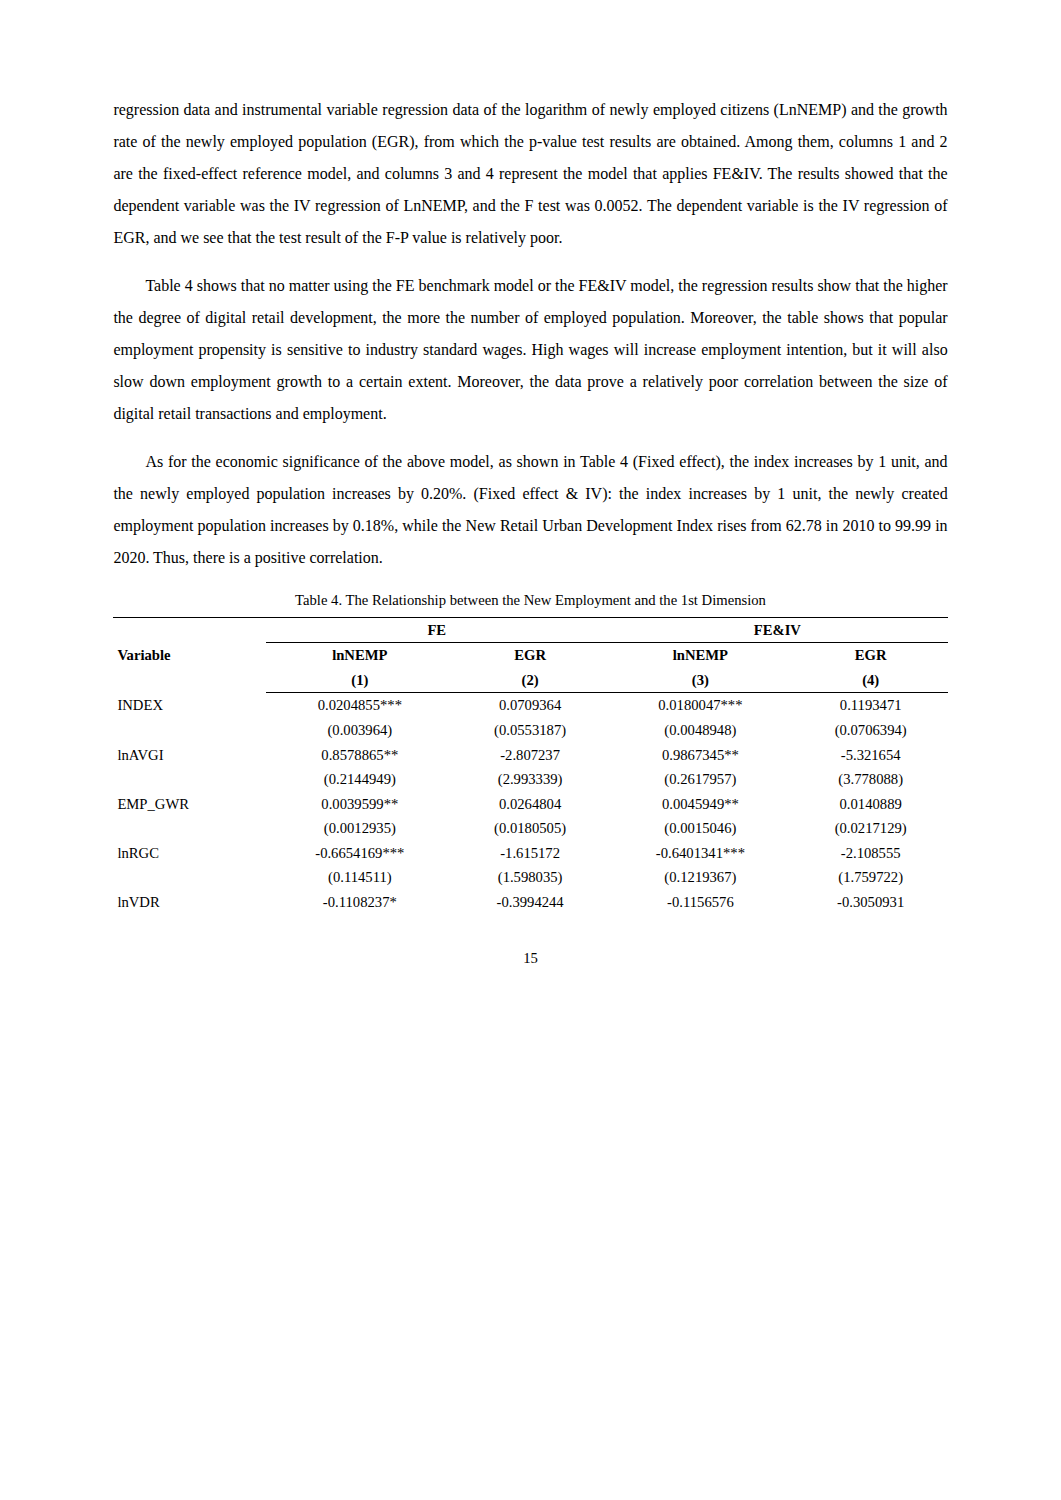regression data and instrumental variable regression data of the logarithm of newly employed citizens (LnNEMP) and the growth rate of the newly employed population (EGR), from which the p-value test results are obtained. Among them, columns 1 and 2 are the fixed-effect reference model, and columns 3 and 4 represent the model that applies FE&IV. The results showed that the dependent variable was the IV regression of LnNEMP, and the F test was 0.0052. The dependent variable is the IV regression of EGR, and we see that the test result of the F-P value is relatively poor.
Table 4 shows that no matter using the FE benchmark model or the FE&IV model, the regression results show that the higher the degree of digital retail development, the more the number of employed population. Moreover, the table shows that popular employment propensity is sensitive to industry standard wages. High wages will increase employment intention, but it will also slow down employment growth to a certain extent. Moreover, the data prove a relatively poor correlation between the size of digital retail transactions and employment.
As for the economic significance of the above model, as shown in Table 4 (Fixed effect), the index increases by 1 unit, and the newly employed population increases by 0.20%. (Fixed effect & IV): the index increases by 1 unit, the newly created employment population increases by 0.18%, while the New Retail Urban Development Index rises from 62.78 in 2010 to 99.99 in 2020. Thus, there is a positive correlation.
Table 4. The Relationship between the New Employment and the 1st Dimension
| Variable | FE | FE&IV |
| --- | --- | --- |
| lnNEMP | EGR | lnNEMP | EGR |
| (1) | (2) | (3) | (4) |
| INDEX | 0.0204855*** | 0.0709364 | 0.0180047*** | 0.1193471 |
| | (0.003964) | (0.0553187) | (0.0048948) | (0.0706394) |
| lnAVGI | 0.8578865** | -2.807237 | 0.9867345** | -5.321654 |
| | (0.2144949) | (2.993339) | (0.2617957) | (3.778088) |
| EMP_GWR | 0.0039599** | 0.0264804 | 0.0045949** | 0.0140889 |
| | (0.0012935) | (0.0180505) | (0.0015046) | (0.0217129) |
| lnRGC | -0.6654169*** | -1.615172 | -0.6401341*** | -2.108555 |
| | (0.114511) | (1.598035) | (0.1219367) | (1.759722) |
| lnVDR | -0.1108237* | -0.3994244 | -0.1156576 | -0.3050931 |
15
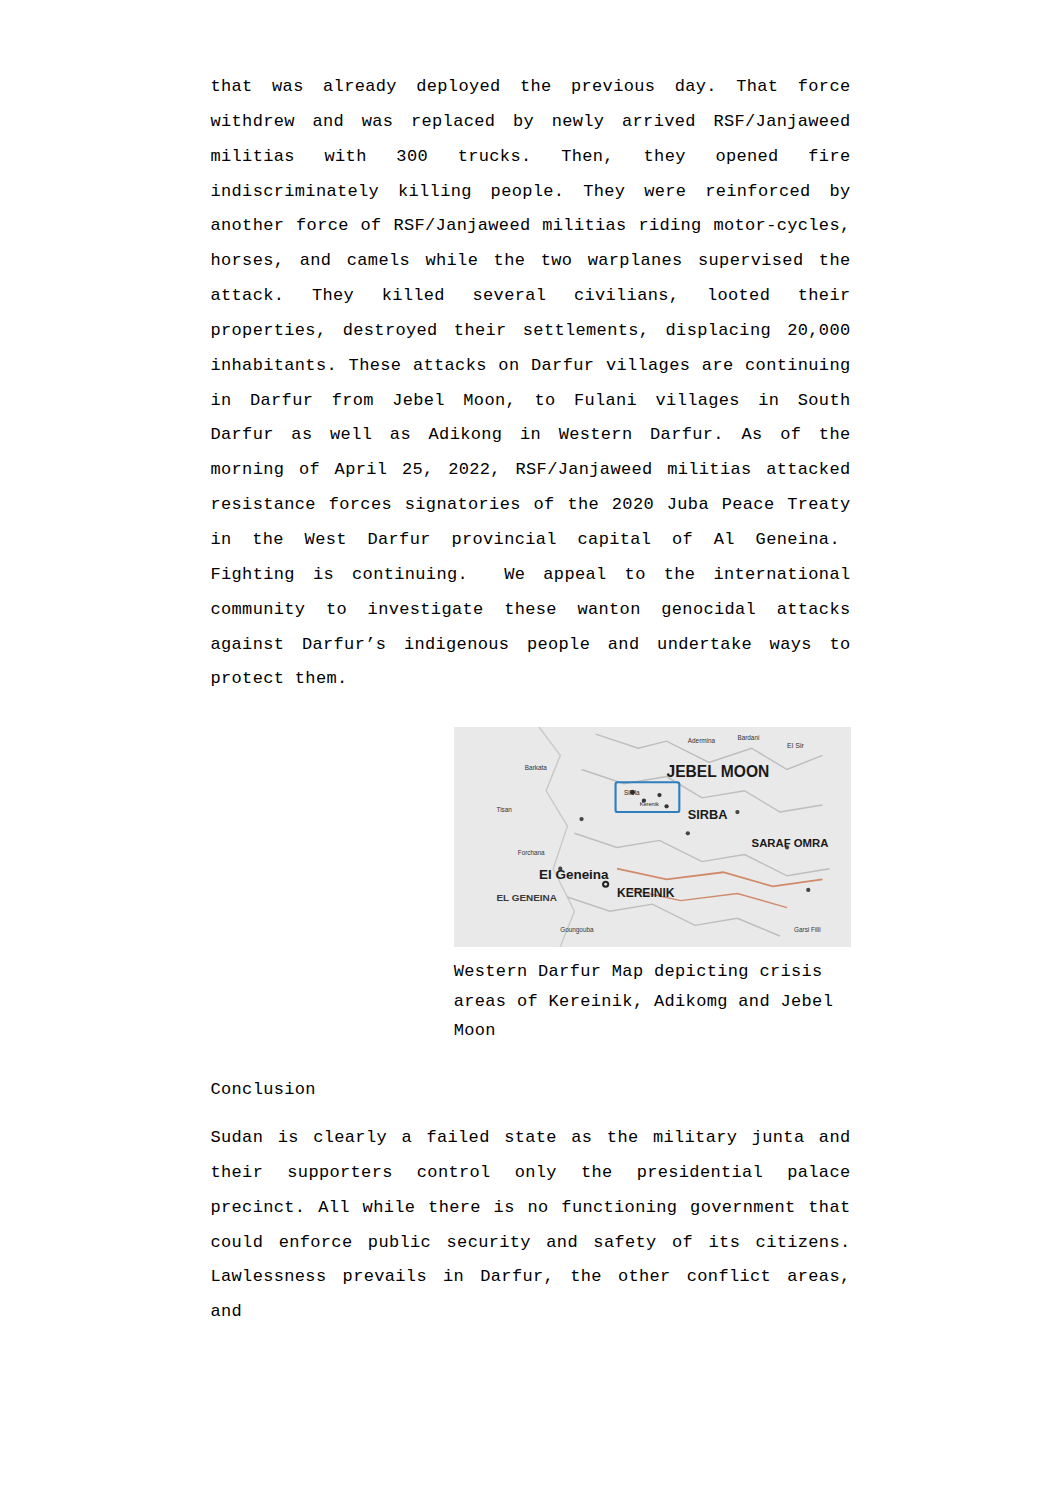that was already deployed the previous day. That force withdrew and was replaced by newly arrived RSF/Janjaweed militias with 300 trucks. Then, they opened fire indiscriminately killing people. They were reinforced by another force of RSF/Janjaweed militias riding motor-cycles, horses, and camels while the two warplanes supervised the attack. They killed several civilians, looted their properties, destroyed their settlements, displacing 20,000 inhabitants. These attacks on Darfur villages are continuing in Darfur from Jebel Moon, to Fulani villages in South Darfur as well as Adikong in Western Darfur. As of the morning of April 25, 2022, RSF/Janjaweed militias attacked resistance forces signatories of the 2020 Juba Peace Treaty in the West Darfur provincial capital of Al Geneina. Fighting is continuing. We appeal to the international community to investigate these wanton genocidal attacks against Darfur’s indigenous people and undertake ways to protect them.
JEBEL MOON SIRBA SARAF OMRA El Geneina KEREINIK EL GENEINA Silela Kerenik El Sir Bardani Adermina Barkata Tisan Forchana Goungouba Garsi Filli
Western Darfur Map depicting crisis areas of Kereinik, Adikomg and Jebel Moon
Conclusion
Sudan is clearly a failed state as the military junta and their supporters control only the presidential palace precinct. All while there is no functioning government that could enforce public security and safety of its citizens. Lawlessness prevails in Darfur, the other conflict areas, and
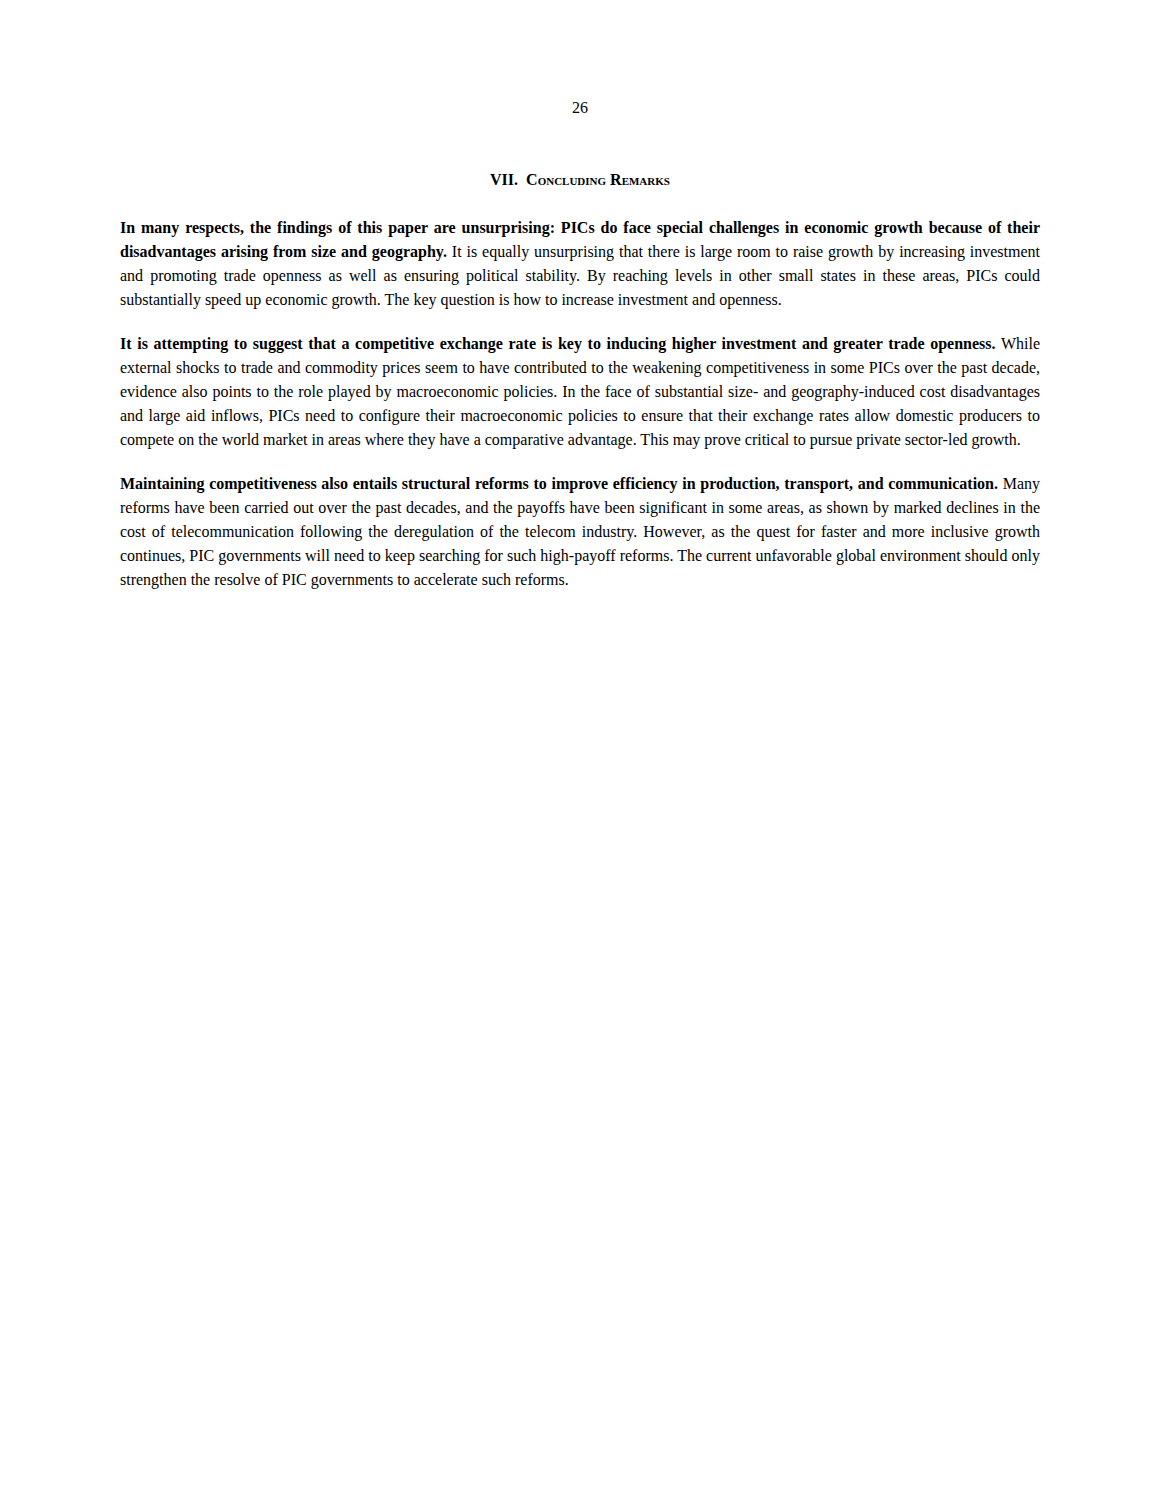26
VII. Concluding Remarks
In many respects, the findings of this paper are unsurprising: PICs do face special challenges in economic growth because of their disadvantages arising from size and geography. It is equally unsurprising that there is large room to raise growth by increasing investment and promoting trade openness as well as ensuring political stability. By reaching levels in other small states in these areas, PICs could substantially speed up economic growth. The key question is how to increase investment and openness.
It is attempting to suggest that a competitive exchange rate is key to inducing higher investment and greater trade openness. While external shocks to trade and commodity prices seem to have contributed to the weakening competitiveness in some PICs over the past decade, evidence also points to the role played by macroeconomic policies. In the face of substantial size- and geography-induced cost disadvantages and large aid inflows, PICs need to configure their macroeconomic policies to ensure that their exchange rates allow domestic producers to compete on the world market in areas where they have a comparative advantage. This may prove critical to pursue private sector-led growth.
Maintaining competitiveness also entails structural reforms to improve efficiency in production, transport, and communication. Many reforms have been carried out over the past decades, and the payoffs have been significant in some areas, as shown by marked declines in the cost of telecommunication following the deregulation of the telecom industry. However, as the quest for faster and more inclusive growth continues, PIC governments will need to keep searching for such high-payoff reforms. The current unfavorable global environment should only strengthen the resolve of PIC governments to accelerate such reforms.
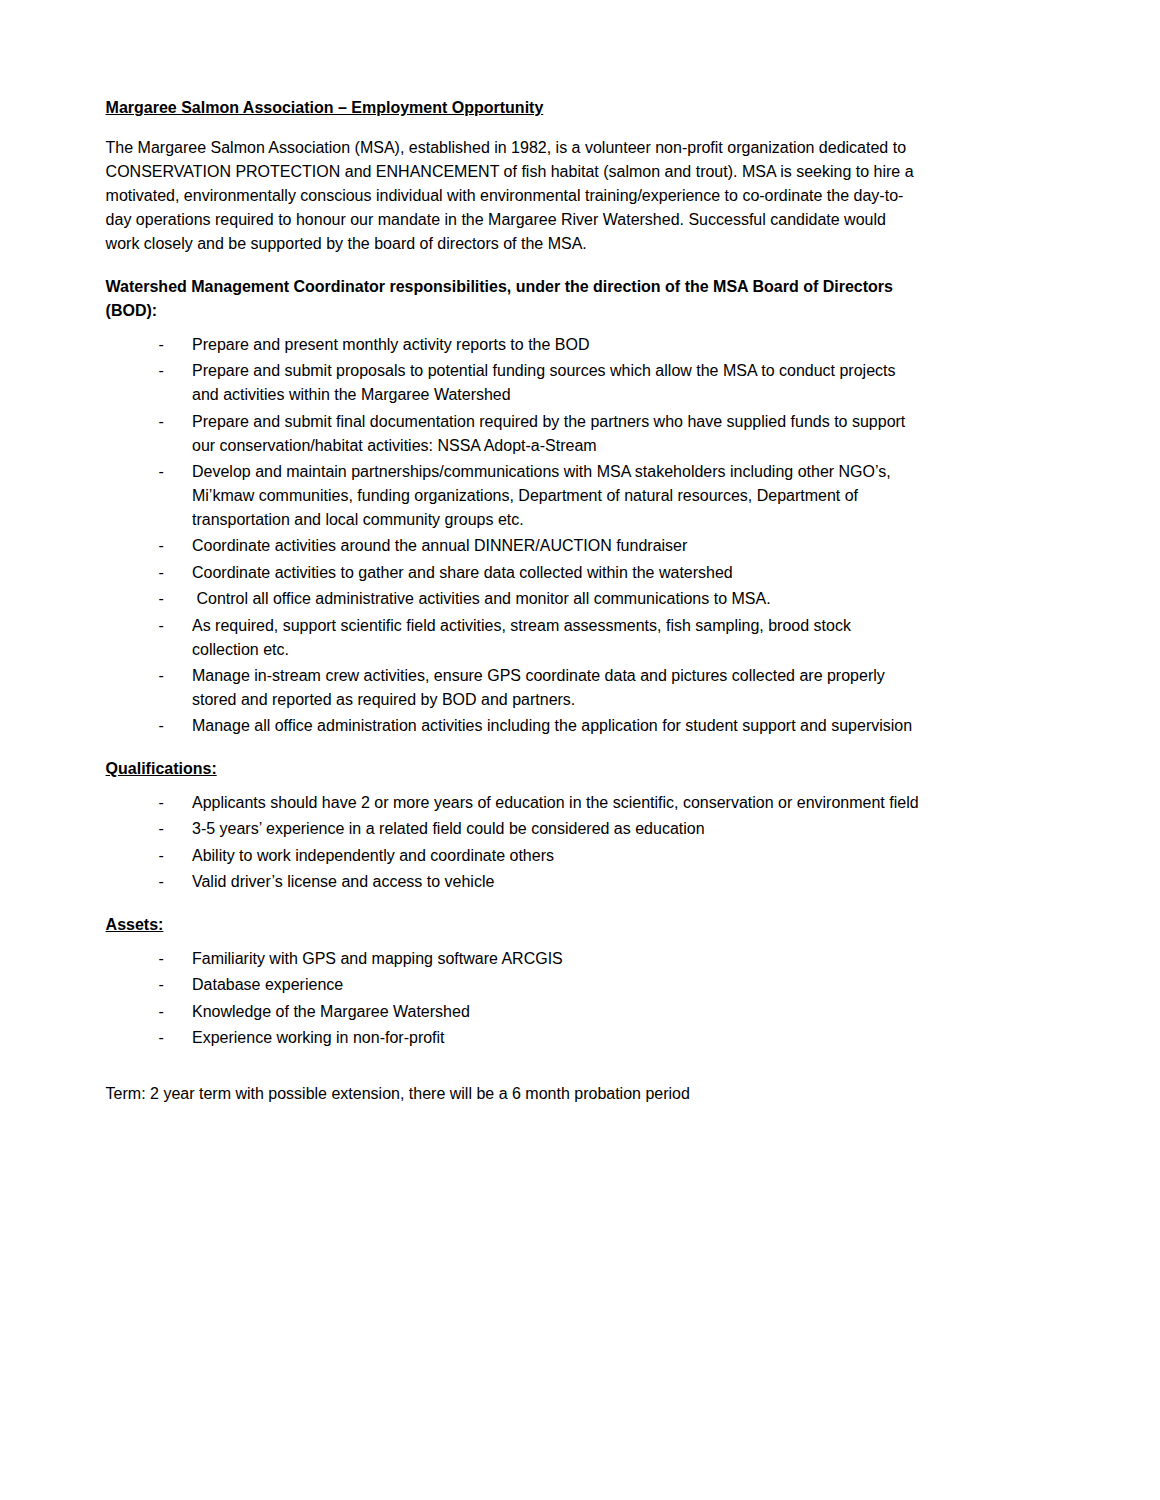Margaree Salmon Association – Employment Opportunity
The Margaree Salmon Association (MSA), established in 1982, is a volunteer non-profit organization dedicated to CONSERVATION PROTECTION and ENHANCEMENT of fish habitat (salmon and trout). MSA is seeking to hire a motivated, environmentally conscious individual with environmental training/experience to co-ordinate the day-to-day operations required to honour our mandate in the Margaree River Watershed. Successful candidate would work closely and be supported by the board of directors of the MSA.
Watershed Management Coordinator responsibilities, under the direction of the MSA Board of Directors (BOD):
Prepare and present monthly activity reports to the BOD
Prepare and submit proposals to potential funding sources which allow the MSA to conduct projects and activities within the Margaree Watershed
Prepare and submit final documentation required by the partners who have supplied funds to support our conservation/habitat activities: NSSA Adopt-a-Stream
Develop and maintain partnerships/communications with MSA stakeholders including other NGO’s, Mi’kmaw communities, funding organizations, Department of natural resources, Department of transportation and local community groups etc.
Coordinate activities around the annual DINNER/AUCTION fundraiser
Coordinate activities to gather and share data collected within the watershed
Control all office administrative activities and monitor all communications to MSA.
As required, support scientific field activities, stream assessments, fish sampling, brood stock collection etc.
Manage in-stream crew activities, ensure GPS coordinate data and pictures collected are properly stored and reported as required by BOD and partners.
Manage all office administration activities including the application for student support and supervision
Qualifications:
Applicants should have 2 or more years of education in the scientific, conservation or environment field
3-5 years’ experience in a related field could be considered as education
Ability to work independently and coordinate others
Valid driver’s license and access to vehicle
Assets:
Familiarity with GPS and mapping software ARCGIS
Database experience
Knowledge of the Margaree Watershed
Experience working in non-for-profit
Term: 2 year term with possible extension, there will be a 6 month probation period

★ ★ ★

YOUR OBJECTIVE:
Set down, please, the lines from the line holding "Database experience" through the final line of the data, exactly and with nothing added.

WRITTEN RESPONSE:
Database experience
Knowledge of the Margaree Watershed
Experience working in non-for-profit
Term: 2 year term with possible extension, there will be a 6 month probation period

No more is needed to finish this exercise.